:: Description of the task ::
Reproduce all of the material below with every "ProcurementDjango" renamed to "SupplyDjango" and nothing else altered. Leave the pictures out of your answer.

:: Source data ::
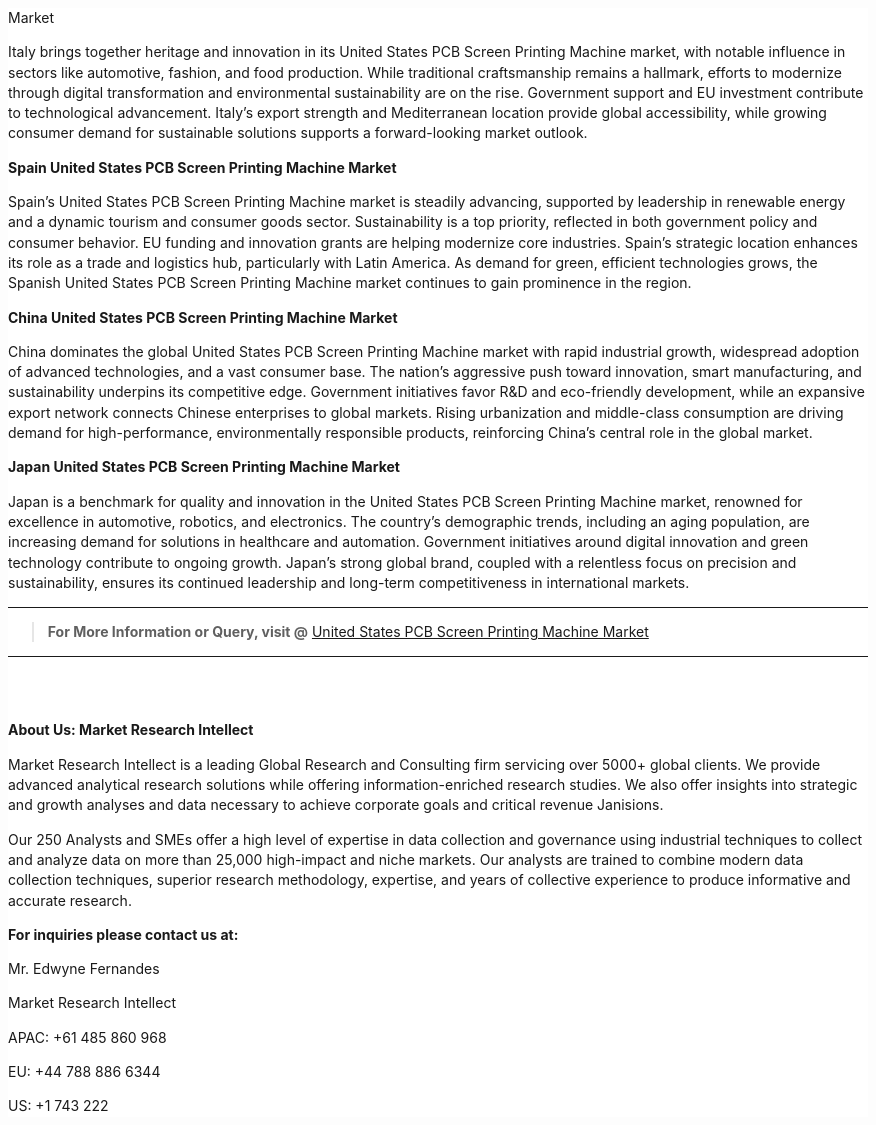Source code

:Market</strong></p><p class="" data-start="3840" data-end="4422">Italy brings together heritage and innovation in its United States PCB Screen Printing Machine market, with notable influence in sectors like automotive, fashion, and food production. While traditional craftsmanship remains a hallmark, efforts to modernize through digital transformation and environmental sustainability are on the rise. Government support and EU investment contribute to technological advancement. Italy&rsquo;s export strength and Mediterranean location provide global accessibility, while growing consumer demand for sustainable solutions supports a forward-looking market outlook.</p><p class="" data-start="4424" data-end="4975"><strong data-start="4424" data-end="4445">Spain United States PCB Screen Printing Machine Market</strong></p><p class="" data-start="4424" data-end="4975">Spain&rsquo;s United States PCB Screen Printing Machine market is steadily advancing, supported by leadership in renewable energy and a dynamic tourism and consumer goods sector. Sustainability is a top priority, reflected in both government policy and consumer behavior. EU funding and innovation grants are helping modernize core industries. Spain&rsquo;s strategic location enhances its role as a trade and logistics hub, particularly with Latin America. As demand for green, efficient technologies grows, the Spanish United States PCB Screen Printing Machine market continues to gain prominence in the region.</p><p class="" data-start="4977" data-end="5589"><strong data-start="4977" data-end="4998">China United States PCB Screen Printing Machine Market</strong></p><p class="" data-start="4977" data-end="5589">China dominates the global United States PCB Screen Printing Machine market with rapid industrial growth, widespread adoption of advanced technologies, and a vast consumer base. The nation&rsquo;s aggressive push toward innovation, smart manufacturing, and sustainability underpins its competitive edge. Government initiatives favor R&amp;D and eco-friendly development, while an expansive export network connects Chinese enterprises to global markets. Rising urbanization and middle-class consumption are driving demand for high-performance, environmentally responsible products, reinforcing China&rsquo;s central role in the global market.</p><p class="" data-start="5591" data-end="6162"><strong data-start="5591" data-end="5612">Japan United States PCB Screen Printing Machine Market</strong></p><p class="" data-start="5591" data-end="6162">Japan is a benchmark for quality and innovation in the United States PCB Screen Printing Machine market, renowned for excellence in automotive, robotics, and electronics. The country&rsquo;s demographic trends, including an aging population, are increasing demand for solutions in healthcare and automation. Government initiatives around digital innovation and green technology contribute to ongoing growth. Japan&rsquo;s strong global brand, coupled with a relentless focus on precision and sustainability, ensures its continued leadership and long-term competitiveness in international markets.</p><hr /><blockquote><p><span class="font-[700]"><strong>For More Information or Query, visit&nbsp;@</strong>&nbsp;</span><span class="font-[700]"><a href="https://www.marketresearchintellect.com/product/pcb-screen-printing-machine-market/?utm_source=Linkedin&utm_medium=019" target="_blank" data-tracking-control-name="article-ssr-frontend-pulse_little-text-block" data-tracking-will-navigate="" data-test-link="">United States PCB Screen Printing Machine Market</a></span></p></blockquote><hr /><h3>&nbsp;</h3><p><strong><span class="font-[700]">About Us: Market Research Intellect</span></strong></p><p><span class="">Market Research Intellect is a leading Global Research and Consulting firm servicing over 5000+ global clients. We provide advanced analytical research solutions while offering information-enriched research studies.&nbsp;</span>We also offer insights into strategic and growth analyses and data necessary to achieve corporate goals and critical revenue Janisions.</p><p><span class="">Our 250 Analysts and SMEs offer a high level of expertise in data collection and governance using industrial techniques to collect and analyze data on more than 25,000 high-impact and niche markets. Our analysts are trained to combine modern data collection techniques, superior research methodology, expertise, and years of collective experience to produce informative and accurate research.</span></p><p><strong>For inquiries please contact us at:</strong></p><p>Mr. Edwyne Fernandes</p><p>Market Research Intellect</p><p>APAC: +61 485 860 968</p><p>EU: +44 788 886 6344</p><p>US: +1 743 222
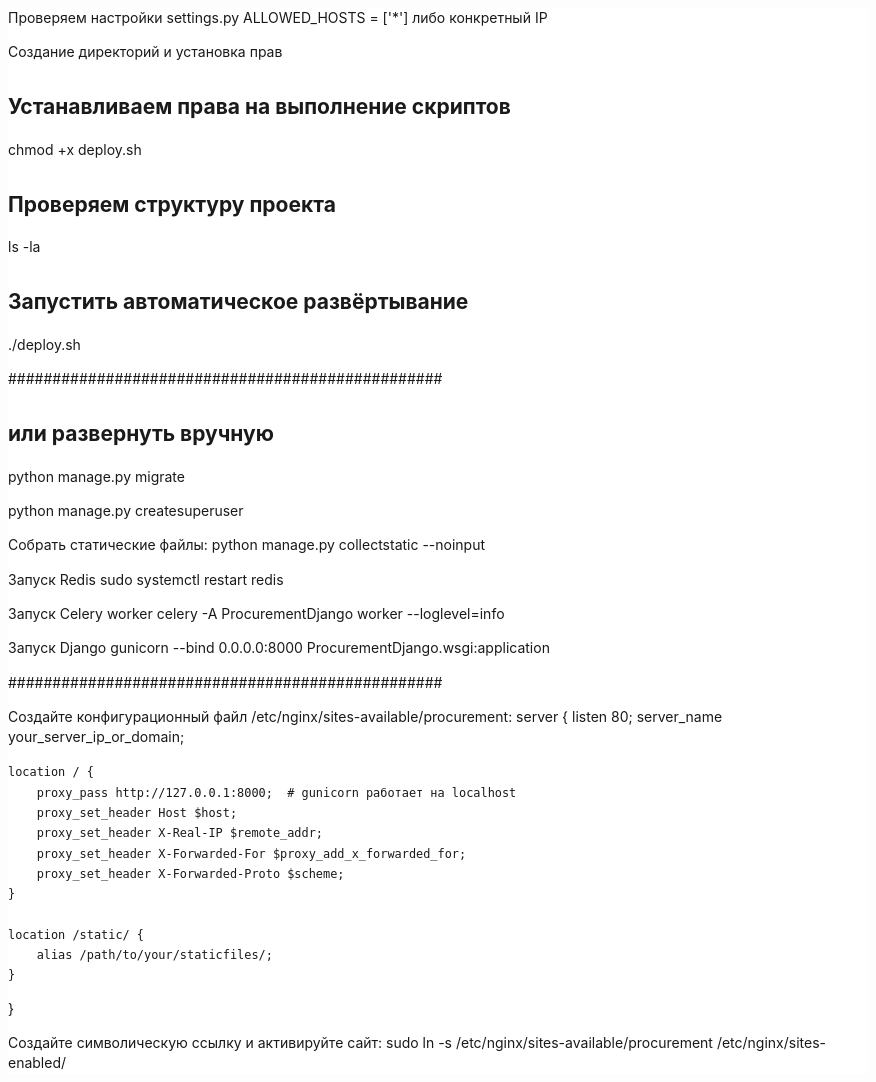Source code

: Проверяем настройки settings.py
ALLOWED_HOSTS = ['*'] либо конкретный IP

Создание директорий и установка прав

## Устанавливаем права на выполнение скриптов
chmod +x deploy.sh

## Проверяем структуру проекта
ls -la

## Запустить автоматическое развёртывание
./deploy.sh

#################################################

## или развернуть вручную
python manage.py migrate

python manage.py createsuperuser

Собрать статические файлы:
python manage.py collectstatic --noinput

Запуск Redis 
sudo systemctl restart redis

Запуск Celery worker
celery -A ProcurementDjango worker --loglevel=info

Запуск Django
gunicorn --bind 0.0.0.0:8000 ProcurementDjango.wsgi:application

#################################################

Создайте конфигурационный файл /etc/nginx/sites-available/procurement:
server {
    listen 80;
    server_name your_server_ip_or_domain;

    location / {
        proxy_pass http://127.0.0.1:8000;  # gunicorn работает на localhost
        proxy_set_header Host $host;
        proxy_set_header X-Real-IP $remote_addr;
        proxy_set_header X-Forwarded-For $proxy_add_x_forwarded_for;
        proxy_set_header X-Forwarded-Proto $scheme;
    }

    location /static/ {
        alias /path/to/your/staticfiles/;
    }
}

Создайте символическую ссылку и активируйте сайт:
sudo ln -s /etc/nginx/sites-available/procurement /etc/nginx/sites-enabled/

:: Solution ::
Source code

:Market</strong></p><p class="" data-start="3840" data-end="4422">Italy brings together heritage and innovation in its United States PCB Screen Printing Machine market, with notable influence in sectors like automotive, fashion, and food production. While traditional craftsmanship remains a hallmark, efforts to modernize through digital transformation and environmental sustainability are on the rise. Government support and EU investment contribute to technological advancement. Italy&rsquo;s export strength and Mediterranean location provide global accessibility, while growing consumer demand for sustainable solutions supports a forward-looking market outlook.</p><p class="" data-start="4424" data-end="4975"><strong data-start="4424" data-end="4445">Spain United States PCB Screen Printing Machine Market</strong></p><p class="" data-start="4424" data-end="4975">Spain&rsquo;s United States PCB Screen Printing Machine market is steadily advancing, supported by leadership in renewable energy and a dynamic tourism and consumer goods sector. Sustainability is a top priority, reflected in both government policy and consumer behavior. EU funding and innovation grants are helping modernize core industries. Spain&rsquo;s strategic location enhances its role as a trade and logistics hub, particularly with Latin America. As demand for green, efficient technologies grows, the Spanish United States PCB Screen Printing Machine market continues to gain prominence in the region.</p><p class="" data-start="4977" data-end="5589"><strong data-start="4977" data-end="4998">China United States PCB Screen Printing Machine Market</strong></p><p class="" data-start="4977" data-end="5589">China dominates the global United States PCB Screen Printing Machine market with rapid industrial growth, widespread adoption of advanced technologies, and a vast consumer base. The nation&rsquo;s aggressive push toward innovation, smart manufacturing, and sustainability underpins its competitive edge. Government initiatives favor R&amp;D and eco-friendly development, while an expansive export network connects Chinese enterprises to global markets. Rising urbanization and middle-class consumption are driving demand for high-performance, environmentally responsible products, reinforcing China&rsquo;s central role in the global market.</p><p class="" data-start="5591" data-end="6162"><strong data-start="5591" data-end="5612">Japan United States PCB Screen Printing Machine Market</strong></p><p class="" data-start="5591" data-end="6162">Japan is a benchmark for quality and innovation in the United States PCB Screen Printing Machine market, renowned for excellence in automotive, robotics, and electronics. The country&rsquo;s demographic trends, including an aging population, are increasing demand for solutions in healthcare and automation. Government initiatives around digital innovation and green technology contribute to ongoing growth. Japan&rsquo;s strong global brand, coupled with a relentless focus on precision and sustainability, ensures its continued leadership and long-term competitiveness in international markets.</p><hr /><blockquote><p><span class="font-[700]"><strong>For More Information or Query, visit&nbsp;@</strong>&nbsp;</span><span class="font-[700]"><a href="https://www.marketresearchintellect.com/product/pcb-screen-printing-machine-market/?utm_source=Linkedin&utm_medium=019" target="_blank" data-tracking-control-name="article-ssr-frontend-pulse_little-text-block" data-tracking-will-navigate="" data-test-link="">United States PCB Screen Printing Machine Market</a></span></p></blockquote><hr /><h3>&nbsp;</h3><p><strong><span class="font-[700]">About Us: Market Research Intellect</span></strong></p><p><span class="">Market Research Intellect is a leading Global Research and Consulting firm servicing over 5000+ global clients. We provide advanced analytical research solutions while offering information-enriched research studies.&nbsp;</span>We also offer insights into strategic and growth analyses and data necessary to achieve corporate goals and critical revenue Janisions.</p><p><span class="">Our 250 Analysts and SMEs offer a high level of expertise in data collection and governance using industrial techniques to collect and analyze data on more than 25,000 high-impact and niche markets. Our analysts are trained to combine modern data collection techniques, superior research methodology, expertise, and years of collective experience to produce informative and accurate research.</span></p><p><strong>For inquiries please contact us at:</strong></p><p>Mr. Edwyne Fernandes</p><p>Market Research Intellect</p><p>APAC: +61 485 860 968</p><p>EU: +44 788 886 6344</p><p>US: +1 743 222
Source code

: Проверяем настройки settings.py
ALLOWED_HOSTS = ['*'] либо конкретный IP

Создание директорий и установка прав

## Устанавливаем права на выполнение скриптов
chmod +x deploy.sh

## Проверяем структуру проекта
ls -la

## Запустить автоматическое развёртывание
./deploy.sh

#################################################

## или развернуть вручную
python manage.py migrate

python manage.py createsuperuser

Собрать статические файлы:
python manage.py collectstatic --noinput

Запуск Redis 
sudo systemctl restart redis

Запуск Celery worker
celery -A SupplyDjango worker --loglevel=info

Запуск Django
gunicorn --bind 0.0.0.0:8000 SupplyDjango.wsgi:application

#################################################

Создайте конфигурационный файл /etc/nginx/sites-available/procurement:
server {
    listen 80;
    server_name your_server_ip_or_domain;

    location / {
        proxy_pass http://127.0.0.1:8000;  # gunicorn работает на localhost
        proxy_set_header Host $host;
        proxy_set_header X-Real-IP $remote_addr;
        proxy_set_header X-Forwarded-For $proxy_add_x_forwarded_for;
        proxy_set_header X-Forwarded-Proto $scheme;
    }

    location /static/ {
        alias /path/to/your/staticfiles/;
    }
}

Создайте символическую ссылку и активируйте сайт:
sudo ln -s /etc/nginx/sites-available/procurement /etc/nginx/sites-enabled/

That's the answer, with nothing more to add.